Mort Rifkin è un settantenne intellettuale newyorchese alla ricerca di un senso delle cose e infastidito dal mondo che lo circonda. Insomma, è l’ennesimo alter ego di Woody Allen, nonché il protagonista della sua quarantanovesima regia cinematografica.
Rifkin’s Festival è arrivato ora nelle sale cinematografiche italiane, dopo essere stato in quelle spagnole in autunno, ma difficilmente avrà un’uscita in quelle americane. La recente serie tv Allen v. Farrow ha rinfocolato le vecchie accuse, mai provate, di abusi sessuali sulla figlia adottiva Dylan, che han fatto del comico il bersaglio di sempre più accanite critiche e boicottaggi in patria. L’Europa, amata dal regista ottantacinquenne quasi quanto la sua New York, lo accoglie ancora una volta: la pellicola è una produzione spagnola-italiana ed è ambientata a San Sebastian.
Il protagonista accompagna la moglie Sue al festival di cinema nella città basca, dove dovrà occuparsi della promozione dell’ultimo film del pretenzioso regista francese Philippe (un autoironico Louis Garrell). Rifkin (Wallace Shawn, che ha più volte lavorato con Allen fin da Manhattan) sospetta una relazione tra la più giovane e appariscente compagna e l’uomo, tanto convinto da annunciare alla stampa un prossimo film in cui fornirà idee per la soluzione dei conflitti tra Israele e Stati arabi. Mentre Sue (Gina Gershon) è impegnata, Mort scopre la città e un malessere lo conduce nello studio dell’affascinante dottoressa Jo, con la quale scopre di avere parecchio in comune.

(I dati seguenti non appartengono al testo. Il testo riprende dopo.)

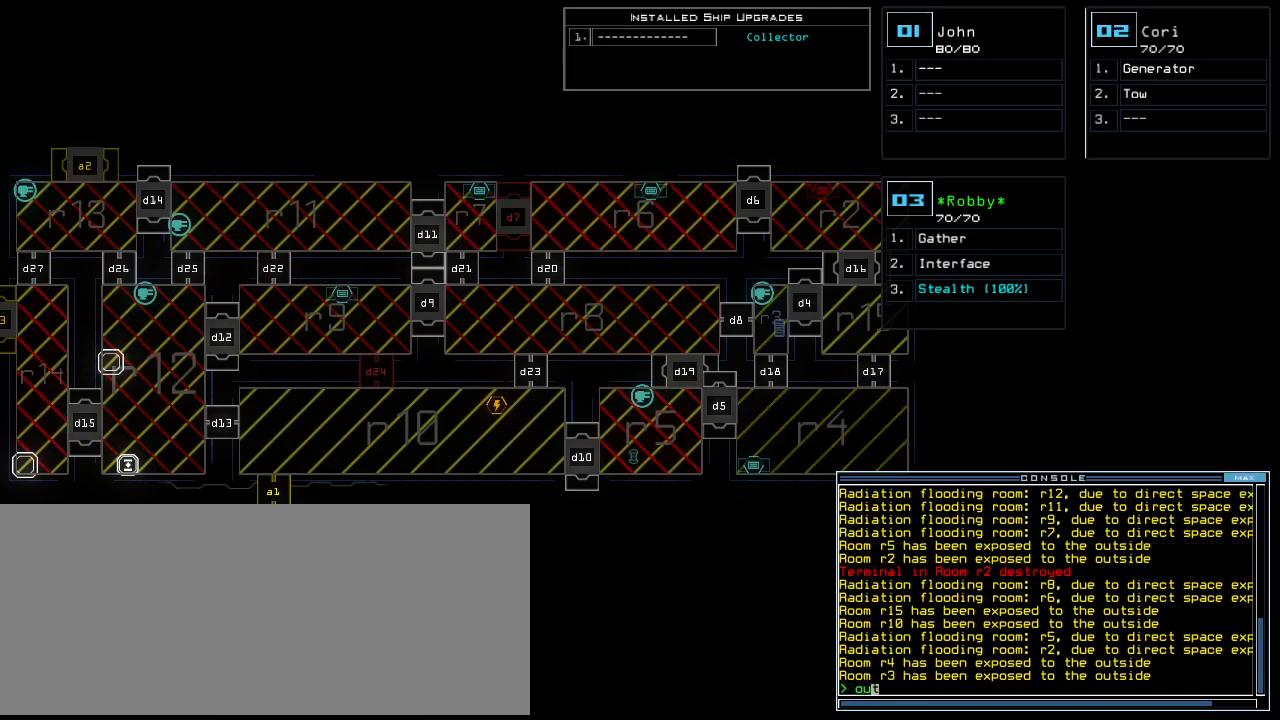
{"keys": [], "events": [[300, "return", "down"], [360, "return", "up"]]}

Allen intesse un altro dei suo quartetti, con coppie che si scambiano e fascinazione e amore che diventano antidoti alla rassegnazione e all’insensatezza delle cose. La vacanza risveglia nello scorbutico e ritroso Rifkin (Philippe lo chiama «il Grinch») un inconscio fatto di film europei degli anni ’60, che si trasformano in sogni in bianco e nero ottimamente fotografati da Vittorio Storaro e ispirati a Fellini (Otto e mezzo), Truffaut (Jules e Jim), Bergman (Persona e Il settimo sigillo, con tanto di apparizione di Christoph Waltz a impersonare la morte), Gordard (Fino all’ultimo respiro), Lelouch (Un uomo e una donna), Buñuel (L’angelo sterminatore) oltre agli omaggi a Quarto potere di Orson Welles. Tutte vere e proprie dichiarazioni d’amore di Allen ai suoi maestri e altrettante critiche al mondo di oggi.

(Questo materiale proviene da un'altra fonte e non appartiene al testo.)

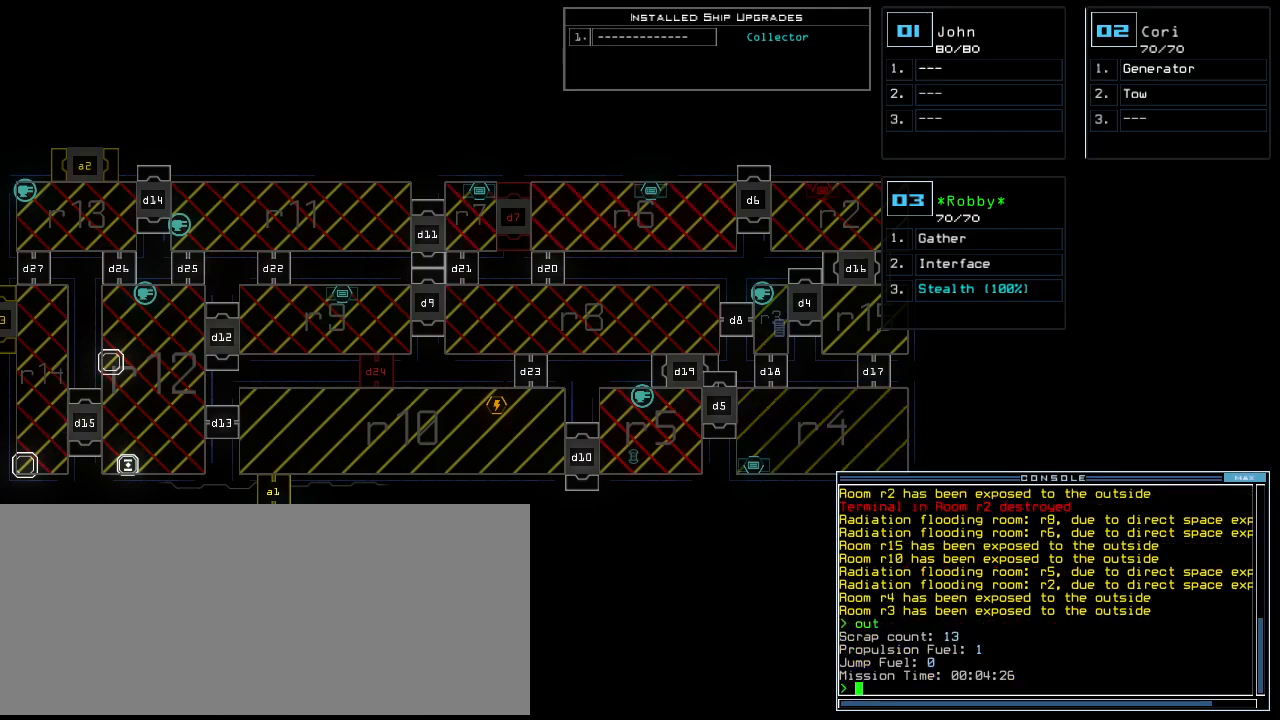
{"keys": [], "events": []}
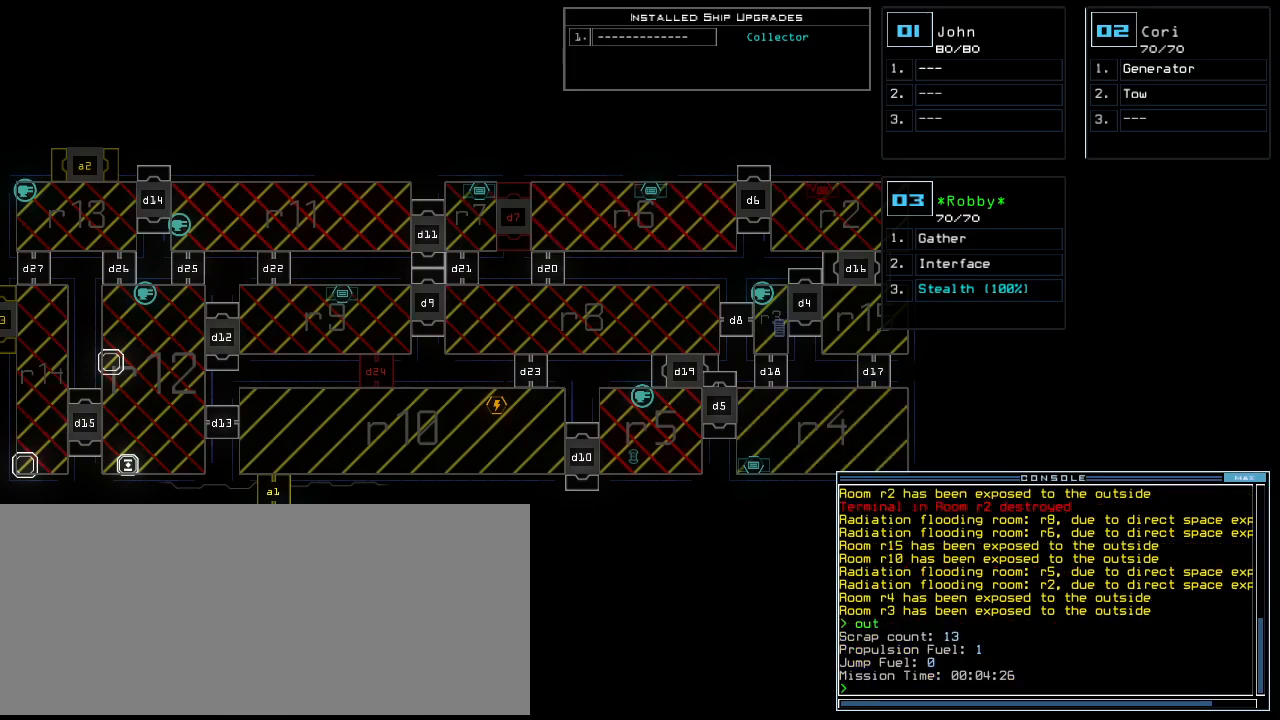
{"keys": [], "events": []}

Il regista newyorchese è disilluso, ma meno pessimista che in altri lavori: forse la vita non ha senso, sostiene, ma non è vuota, o almeno ci sono tanti modi per riempirla. Forse ci sono situazioni già viste o cali di ritmo, ma si ride in questo Rifkin’s Festival, soprattutto nella prima parte, e non mancano spunti di riflessione.